# How many RCI points do you need?



## st_claire (Dec 10, 2007)

Hi,

I've stayed with family in timeshares before, but am now looking to buy my own. Thinking about RCI. This uses a points system which I'm not familiar with however. How many RCI points are needed? I've seen resales with anywhere from 10-40 k per year.

What are the annual fees? Are they per point?

Does RCI have "getaways" the way Interval does? Like where you pay $300-$700 (roughly) per week to stay at a resort and it doesn't use up any of your weeks or points, i.e. you can book as many as you want.


Thanks for the help


----------



## st_claire (Dec 10, 2007)

Ok, I found the answers I was looking for, but now I have a few more questions...

What's a good resale price per point?
What's a typical rental price per point?

RCI is deeded it says, so does that mean that it is yours (or whoever you will it to's) forever and ever and ever, or does it go away after like 100 years?


Thanks.


----------



## Passepartout (Dec 10, 2007)

*All over the map....*

RCI does have the 'Last Calls'- Price just went up to, iirc, $219-259 USD per week- these are within 45 days of check-in. There is also a similar deal where you pay for 'weeks' resort using RCI Points, again within 45 days for (iirc) 7500 points. 

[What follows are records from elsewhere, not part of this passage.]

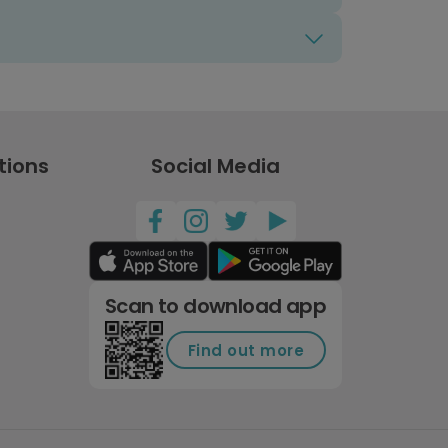
tions
Social Media
Scan to download app
Find out more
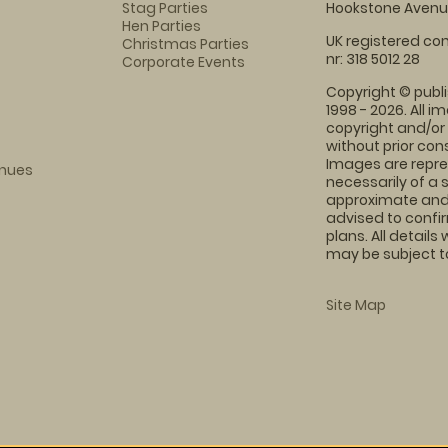
Stag Parties
Hookstone Avenue
Hen Parties
UK registered com
Christmas Parties
nr: 318 5012 28
Corporate Events
Copyright © publi
1998 - 2026. All 
copyright and/or
without prior conse
Images are repre
enues
necessarily of a 
approximate and 
advised to confi
plans. All details
may be subject to
Site Map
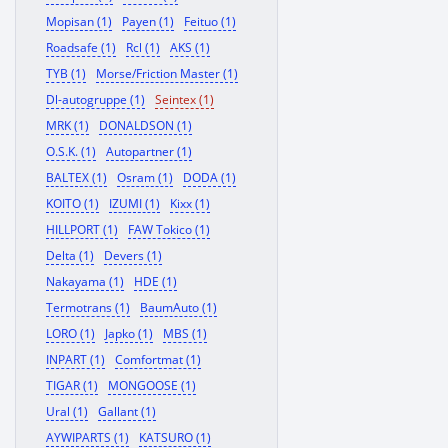
Mopisan (1)
Payen (1)
Feituo (1)
Roadsafe (1)
Rcl (1)
AKS (1)
TYB (1)
Morse/Friction Master (1)
Dl-autogruppe (1)
Seintex (1)
MRK (1)
DONALDSON (1)
O.S.K. (1)
Autopartner (1)
BALTEX (1)
Osram (1)
DODA (1)
KOITO (1)
IZUMI (1)
Kixx (1)
HILLPORT (1)
FAW Tokico (1)
Delta (1)
Devers (1)
Nakayama (1)
HDE (1)
Termotrans (1)
BaumAuto (1)
LORO (1)
Japko (1)
MBS (1)
INPART (1)
Comfortmat (1)
TIGAR (1)
MONGOOSE (1)
Ural (1)
Gallant (1)
AYWIPARTS (1)
KATSURO (1)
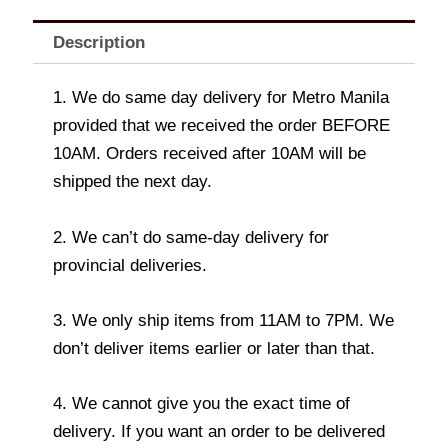
Description
1. We do same day delivery for Metro Manila
provided that we received the order BEFORE
10AM. Orders received after 10AM will be
shipped the next day.
2. We can’t do same-day delivery for
provincial deliveries.
3. We only ship items from 11AM to 7PM. We
don’t deliver items earlier or later than that.
4. We cannot give you the exact time of
delivery. If you want an order to be delivered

Your underlying resort will probably be deeded forever amen- I guess some are RTU (right to use), most of those I have seen are Mexican.

You might look at www.holidaygroup.com -they usually carry quite an inventory of resorts that have been converted to RCI Points. I am not promoting them, one way or another, though I did buy my points resort from them- but you can see many to choose from and compare prices.

I still think the wisest plan is, even if it's the points you are after, you should buy at a resort you would want to use. There's no guarantee that the RCI Points program will continue as it is forever. 

Jim Ricks


----------



## Jya-Ning (Dec 11, 2007)

RCI is not deeded.

I believe someone is sell RCI points package for 3 year, it is close to a lease, you get use it for 3 years, then it is gone.  So you may want to go that way 1st.

RCI in this is serve as exchange company.  It depends on different resorts sign agreement to deposit its inventory to RCI then in exchange of RCI's points.  So the price depends on the MF of the resort, and what kind of underline property the point is based on.   There is very little meaning of purchase price.

When you can not use the point to make reservation for lodge (like you don't feel like to travel), the only ways you can use them is either reserve your underline property and rent it out, or use it on the partner (like airline ticket, amusement park ticket ...).  So you should 1st look at this thread http://www.tugbbs.com/forums/showthread.php?t=15225 to see what is the point you will be charge for each activities, and see how much is your out of pocket cost.  Then figure out how much each point's MF should be.  It depends on how good you are to find a cheap deal, the better you are, the lower the MF.  You need to add the cost for each partner.  If there is no way you can beat what you can easily find discount, then you can cross out that partner.  If at the end, you can only use lodging, then it left only to reserve your underline property and rent out if you can not use RCI resorts.  The thread contains data from 2005 to 2007, so you should also look at the point value changes and add them into consideration.  

Not RCI point owner, but I don't believe you can rent the RCI point out.

Your underline property could be deeded and could be RTU.  On top of it, RCI membership determines if you will continue the point program which you need to renew every few years.


Jya-Ning


----------